Records provided –
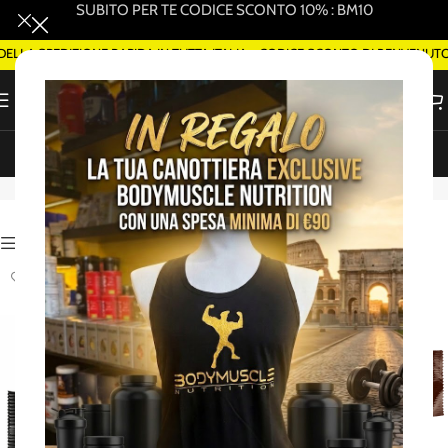
SUBITO PER TE CODICE SCONTO 10% : BM10
LLA SPEDIZIONE RAPIDA IN TUTTA ITALIA - CODICE SCONTO DI BENVENUTO
ORDINA SMART DELIVERY SU WHATSAPP (ROMA)
Snickers/Mars
Attiva Filtri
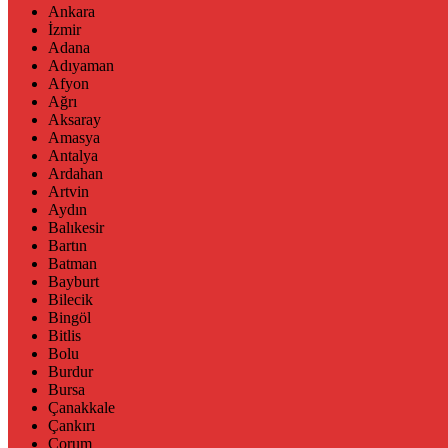
Ankara
İzmir
Adana
Adıyaman
Afyon
Ağrı
Aksaray
Amasya
Antalya
Ardahan
Artvin
Aydın
Balıkesir
Bartın
Batman
Bayburt
Bilecik
Bingöl
Bitlis
Bolu
Burdur
Bursa
Çanakkale
Çankırı
Çorum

Problem requirements –
Rewrite all lines of the material with "CODICE SCONTO" replaced by "BUONO SCONTO" wherever it occurs, changing nothing else. Leave out the pictures.

Reply –
SUBITO PER TE BUONO SCONTO 10% : BM10
LLA SPEDIZIONE RAPIDA IN TUTTA ITALIA - BUONO SCONTO DI BENVENUTO
ORDINA SMART DELIVERY SU WHATSAPP (ROMA)
Snickers/Mars
Attiva Filtri
Ankara
İzmir
Adana
Adıyaman
Afyon
Ağrı
Aksaray
Amasya
Antalya
Ardahan
Artvin
Aydın
Balıkesir
Bartın
Batman
Bayburt
Bilecik
Bingöl
Bitlis
Bolu
Burdur
Bursa
Çanakkale
Çankırı
Çorum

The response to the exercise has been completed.